[EXERCISE INPUTS]

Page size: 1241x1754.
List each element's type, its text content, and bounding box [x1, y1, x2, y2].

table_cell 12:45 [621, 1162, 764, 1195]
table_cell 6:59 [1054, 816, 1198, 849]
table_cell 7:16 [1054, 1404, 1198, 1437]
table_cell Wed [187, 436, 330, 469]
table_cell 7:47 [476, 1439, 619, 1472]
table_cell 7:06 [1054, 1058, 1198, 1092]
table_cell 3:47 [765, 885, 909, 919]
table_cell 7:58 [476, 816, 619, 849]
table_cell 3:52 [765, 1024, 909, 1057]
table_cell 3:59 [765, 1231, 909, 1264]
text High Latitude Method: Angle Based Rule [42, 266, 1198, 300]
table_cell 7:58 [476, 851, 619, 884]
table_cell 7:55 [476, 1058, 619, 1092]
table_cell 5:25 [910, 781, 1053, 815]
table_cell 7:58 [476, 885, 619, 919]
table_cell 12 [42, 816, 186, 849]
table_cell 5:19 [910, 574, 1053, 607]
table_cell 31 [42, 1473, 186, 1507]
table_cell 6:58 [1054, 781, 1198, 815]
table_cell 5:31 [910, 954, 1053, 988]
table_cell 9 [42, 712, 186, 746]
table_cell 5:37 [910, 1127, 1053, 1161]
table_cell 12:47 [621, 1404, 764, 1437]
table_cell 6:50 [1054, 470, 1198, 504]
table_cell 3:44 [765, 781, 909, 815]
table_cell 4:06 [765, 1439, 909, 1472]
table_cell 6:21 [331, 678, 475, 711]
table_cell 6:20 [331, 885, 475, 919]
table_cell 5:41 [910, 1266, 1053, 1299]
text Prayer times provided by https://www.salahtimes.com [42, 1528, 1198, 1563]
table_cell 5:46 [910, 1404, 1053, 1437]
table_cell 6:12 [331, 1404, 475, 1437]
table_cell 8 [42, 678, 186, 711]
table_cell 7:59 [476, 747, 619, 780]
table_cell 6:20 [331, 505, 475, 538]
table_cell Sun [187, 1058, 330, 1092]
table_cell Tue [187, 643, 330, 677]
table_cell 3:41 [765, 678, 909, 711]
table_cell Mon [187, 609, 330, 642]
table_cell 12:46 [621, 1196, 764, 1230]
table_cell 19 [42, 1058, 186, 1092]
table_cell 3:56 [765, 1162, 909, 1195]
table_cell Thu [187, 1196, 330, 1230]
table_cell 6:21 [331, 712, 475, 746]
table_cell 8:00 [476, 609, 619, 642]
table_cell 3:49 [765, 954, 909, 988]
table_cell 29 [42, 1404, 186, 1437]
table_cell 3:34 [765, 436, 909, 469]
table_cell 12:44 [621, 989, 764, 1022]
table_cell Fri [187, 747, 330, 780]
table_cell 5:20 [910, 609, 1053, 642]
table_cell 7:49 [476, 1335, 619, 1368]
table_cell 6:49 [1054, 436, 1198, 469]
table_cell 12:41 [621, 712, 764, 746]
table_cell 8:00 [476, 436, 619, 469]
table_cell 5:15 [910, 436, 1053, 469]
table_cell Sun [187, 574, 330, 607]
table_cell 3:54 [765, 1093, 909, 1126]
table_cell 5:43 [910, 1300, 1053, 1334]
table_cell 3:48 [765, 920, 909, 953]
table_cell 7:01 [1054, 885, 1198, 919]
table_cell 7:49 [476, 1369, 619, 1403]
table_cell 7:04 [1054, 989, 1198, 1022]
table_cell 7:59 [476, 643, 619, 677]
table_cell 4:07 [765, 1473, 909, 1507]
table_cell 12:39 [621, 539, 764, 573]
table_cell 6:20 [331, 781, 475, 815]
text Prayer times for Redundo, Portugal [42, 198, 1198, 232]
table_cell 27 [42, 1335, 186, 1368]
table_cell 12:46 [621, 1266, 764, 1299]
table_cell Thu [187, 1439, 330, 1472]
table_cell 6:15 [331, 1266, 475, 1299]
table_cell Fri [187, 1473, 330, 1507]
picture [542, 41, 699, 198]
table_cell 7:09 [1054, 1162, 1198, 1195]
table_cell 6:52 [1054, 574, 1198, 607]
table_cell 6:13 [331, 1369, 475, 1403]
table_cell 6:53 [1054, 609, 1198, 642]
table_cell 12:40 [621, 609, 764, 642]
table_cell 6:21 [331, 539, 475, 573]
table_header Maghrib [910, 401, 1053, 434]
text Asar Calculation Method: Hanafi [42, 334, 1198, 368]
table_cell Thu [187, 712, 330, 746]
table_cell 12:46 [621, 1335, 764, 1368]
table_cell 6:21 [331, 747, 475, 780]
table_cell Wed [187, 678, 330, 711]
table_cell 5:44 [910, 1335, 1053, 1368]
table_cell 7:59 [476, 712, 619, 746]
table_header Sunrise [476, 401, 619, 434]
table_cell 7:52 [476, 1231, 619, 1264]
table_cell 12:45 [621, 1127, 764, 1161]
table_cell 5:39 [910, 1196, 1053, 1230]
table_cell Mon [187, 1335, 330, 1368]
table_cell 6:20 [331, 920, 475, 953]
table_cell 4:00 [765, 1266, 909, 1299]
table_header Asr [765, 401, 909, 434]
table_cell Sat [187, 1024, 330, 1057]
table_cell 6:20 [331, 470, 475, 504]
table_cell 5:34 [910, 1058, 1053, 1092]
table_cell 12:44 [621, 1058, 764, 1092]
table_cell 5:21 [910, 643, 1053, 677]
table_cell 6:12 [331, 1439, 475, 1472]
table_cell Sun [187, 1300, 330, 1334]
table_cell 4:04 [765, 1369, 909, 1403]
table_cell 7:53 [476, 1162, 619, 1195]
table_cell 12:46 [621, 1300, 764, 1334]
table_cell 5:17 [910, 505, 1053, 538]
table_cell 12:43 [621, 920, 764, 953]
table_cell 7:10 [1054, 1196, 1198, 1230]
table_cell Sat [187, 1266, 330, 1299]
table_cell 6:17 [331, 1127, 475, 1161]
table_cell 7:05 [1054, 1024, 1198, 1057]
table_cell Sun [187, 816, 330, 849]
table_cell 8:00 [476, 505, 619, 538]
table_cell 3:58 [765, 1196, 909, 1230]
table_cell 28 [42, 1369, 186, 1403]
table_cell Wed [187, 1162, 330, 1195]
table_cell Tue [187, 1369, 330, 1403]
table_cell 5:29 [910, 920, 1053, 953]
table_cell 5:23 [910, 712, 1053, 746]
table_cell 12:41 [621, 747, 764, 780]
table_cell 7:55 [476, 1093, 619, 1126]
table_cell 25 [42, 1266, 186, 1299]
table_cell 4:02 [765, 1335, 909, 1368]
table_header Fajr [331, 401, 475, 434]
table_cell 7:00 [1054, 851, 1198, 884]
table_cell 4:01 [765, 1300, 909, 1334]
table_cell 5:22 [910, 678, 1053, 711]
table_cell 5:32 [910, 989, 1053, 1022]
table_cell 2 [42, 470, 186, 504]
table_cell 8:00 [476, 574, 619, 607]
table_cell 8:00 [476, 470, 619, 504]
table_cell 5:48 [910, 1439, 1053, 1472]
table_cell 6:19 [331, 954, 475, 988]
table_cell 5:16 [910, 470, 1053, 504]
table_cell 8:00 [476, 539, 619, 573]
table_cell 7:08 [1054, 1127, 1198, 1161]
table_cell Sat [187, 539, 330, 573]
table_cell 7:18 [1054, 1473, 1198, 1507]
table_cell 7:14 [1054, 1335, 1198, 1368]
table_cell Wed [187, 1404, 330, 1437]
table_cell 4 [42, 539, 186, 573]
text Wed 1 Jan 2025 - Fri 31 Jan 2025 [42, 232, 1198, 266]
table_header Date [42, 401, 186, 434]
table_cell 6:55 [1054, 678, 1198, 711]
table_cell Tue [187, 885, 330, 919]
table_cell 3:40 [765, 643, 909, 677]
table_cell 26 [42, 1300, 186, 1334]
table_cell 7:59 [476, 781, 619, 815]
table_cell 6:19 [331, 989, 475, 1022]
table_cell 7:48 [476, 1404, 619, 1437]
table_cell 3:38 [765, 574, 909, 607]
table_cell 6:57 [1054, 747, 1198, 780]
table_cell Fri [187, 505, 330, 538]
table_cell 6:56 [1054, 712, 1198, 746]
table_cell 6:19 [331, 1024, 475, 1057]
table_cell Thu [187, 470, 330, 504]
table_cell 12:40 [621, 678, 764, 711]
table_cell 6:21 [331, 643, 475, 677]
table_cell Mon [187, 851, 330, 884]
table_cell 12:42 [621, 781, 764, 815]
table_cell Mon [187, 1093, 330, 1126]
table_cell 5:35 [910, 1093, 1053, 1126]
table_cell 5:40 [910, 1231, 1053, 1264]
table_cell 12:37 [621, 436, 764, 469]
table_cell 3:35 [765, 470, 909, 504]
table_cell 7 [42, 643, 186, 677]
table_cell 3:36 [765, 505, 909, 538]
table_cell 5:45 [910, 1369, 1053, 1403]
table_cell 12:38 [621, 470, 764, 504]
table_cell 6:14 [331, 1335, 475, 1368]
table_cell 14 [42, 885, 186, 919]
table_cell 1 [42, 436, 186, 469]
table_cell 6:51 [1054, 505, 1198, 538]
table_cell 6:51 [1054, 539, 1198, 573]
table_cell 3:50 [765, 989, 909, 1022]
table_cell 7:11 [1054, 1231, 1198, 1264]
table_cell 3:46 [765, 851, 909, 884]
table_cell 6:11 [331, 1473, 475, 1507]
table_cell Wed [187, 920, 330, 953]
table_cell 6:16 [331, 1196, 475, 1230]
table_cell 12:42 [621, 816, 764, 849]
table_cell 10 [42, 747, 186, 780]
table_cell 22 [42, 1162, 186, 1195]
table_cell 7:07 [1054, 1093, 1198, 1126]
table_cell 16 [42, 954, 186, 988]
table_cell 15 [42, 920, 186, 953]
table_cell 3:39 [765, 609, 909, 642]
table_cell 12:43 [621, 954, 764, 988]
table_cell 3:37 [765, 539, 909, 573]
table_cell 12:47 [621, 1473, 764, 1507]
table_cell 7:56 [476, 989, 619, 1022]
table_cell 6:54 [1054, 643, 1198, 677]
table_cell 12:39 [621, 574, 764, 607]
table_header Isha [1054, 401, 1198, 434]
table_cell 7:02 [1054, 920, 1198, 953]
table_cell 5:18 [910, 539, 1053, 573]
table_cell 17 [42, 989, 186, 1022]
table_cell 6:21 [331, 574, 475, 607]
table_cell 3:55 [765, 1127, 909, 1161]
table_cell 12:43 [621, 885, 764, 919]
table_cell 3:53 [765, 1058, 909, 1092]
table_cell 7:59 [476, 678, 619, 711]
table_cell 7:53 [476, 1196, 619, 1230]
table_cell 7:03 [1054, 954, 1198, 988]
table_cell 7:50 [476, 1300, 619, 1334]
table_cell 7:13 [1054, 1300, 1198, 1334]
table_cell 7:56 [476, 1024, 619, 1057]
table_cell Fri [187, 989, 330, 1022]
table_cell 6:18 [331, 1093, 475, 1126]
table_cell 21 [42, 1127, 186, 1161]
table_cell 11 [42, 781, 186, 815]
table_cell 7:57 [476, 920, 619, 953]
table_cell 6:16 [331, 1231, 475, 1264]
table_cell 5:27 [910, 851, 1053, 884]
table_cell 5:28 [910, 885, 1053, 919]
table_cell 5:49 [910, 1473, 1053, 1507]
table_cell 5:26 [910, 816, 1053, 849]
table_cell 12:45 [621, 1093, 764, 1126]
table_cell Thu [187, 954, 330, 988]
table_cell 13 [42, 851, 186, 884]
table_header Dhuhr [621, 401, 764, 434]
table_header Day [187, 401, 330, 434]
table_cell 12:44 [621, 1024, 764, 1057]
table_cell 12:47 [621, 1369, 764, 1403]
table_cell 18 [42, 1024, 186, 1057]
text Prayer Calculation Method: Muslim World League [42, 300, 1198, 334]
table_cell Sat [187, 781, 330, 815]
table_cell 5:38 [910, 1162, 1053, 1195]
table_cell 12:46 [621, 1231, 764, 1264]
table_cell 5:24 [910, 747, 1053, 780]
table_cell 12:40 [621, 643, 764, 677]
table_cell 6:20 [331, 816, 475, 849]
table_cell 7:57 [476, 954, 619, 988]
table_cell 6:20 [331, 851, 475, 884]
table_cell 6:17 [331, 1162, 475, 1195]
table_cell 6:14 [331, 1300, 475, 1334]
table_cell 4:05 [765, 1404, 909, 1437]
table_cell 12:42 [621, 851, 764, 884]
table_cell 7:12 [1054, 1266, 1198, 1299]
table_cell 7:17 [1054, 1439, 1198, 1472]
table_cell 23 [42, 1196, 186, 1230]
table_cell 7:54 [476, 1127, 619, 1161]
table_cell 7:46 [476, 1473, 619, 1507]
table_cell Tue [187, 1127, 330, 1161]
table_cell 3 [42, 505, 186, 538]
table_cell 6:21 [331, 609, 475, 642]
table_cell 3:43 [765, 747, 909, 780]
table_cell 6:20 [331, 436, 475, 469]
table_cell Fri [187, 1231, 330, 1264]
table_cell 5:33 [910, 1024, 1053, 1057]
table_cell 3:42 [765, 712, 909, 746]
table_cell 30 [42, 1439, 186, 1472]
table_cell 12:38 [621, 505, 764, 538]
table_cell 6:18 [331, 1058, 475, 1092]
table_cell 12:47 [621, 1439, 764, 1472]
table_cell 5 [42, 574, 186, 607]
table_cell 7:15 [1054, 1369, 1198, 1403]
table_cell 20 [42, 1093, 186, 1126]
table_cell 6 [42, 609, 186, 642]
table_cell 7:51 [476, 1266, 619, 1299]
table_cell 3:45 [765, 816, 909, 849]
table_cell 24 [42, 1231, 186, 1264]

[/EXERCISE INPUTS]

Lines that contain "Calculation" are the result; find them in the entries above and copy each one.

EXERCISE SOLUTION:
text Asar Calculation Method: Hanafi [42, 334, 1198, 368]
text Prayer Calculation Method: Muslim World League [42, 300, 1198, 334]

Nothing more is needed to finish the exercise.